• [DIRECTIONS]:
Look through the listing for the string "account" and copy out every line that holds it.

• [DATASET CONTENT]:
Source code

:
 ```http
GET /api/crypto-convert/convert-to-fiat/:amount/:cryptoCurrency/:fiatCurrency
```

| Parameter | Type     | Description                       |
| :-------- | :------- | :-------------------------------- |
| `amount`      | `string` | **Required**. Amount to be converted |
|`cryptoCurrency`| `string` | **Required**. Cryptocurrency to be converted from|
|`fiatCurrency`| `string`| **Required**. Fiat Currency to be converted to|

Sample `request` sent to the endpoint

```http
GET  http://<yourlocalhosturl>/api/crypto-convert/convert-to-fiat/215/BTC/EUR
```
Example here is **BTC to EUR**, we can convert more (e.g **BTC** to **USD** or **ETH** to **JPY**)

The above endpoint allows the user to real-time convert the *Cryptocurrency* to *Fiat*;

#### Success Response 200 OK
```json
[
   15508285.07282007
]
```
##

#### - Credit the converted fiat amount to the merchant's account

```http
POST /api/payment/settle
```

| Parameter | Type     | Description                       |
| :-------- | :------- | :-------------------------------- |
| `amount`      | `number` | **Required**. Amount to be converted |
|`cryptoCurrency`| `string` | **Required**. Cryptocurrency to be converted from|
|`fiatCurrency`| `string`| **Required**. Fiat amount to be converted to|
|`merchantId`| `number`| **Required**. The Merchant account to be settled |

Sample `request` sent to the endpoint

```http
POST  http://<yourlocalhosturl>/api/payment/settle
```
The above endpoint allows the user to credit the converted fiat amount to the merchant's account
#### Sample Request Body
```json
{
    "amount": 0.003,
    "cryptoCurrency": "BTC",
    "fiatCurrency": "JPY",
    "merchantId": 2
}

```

• [REPLY]:
#### - Credit the converted fiat amount to the merchant's account
|`merchantId`| `number`| **Required**. The Merchant account to be settled |
The above endpoint allows the user to credit the converted fiat amount to the merchant's account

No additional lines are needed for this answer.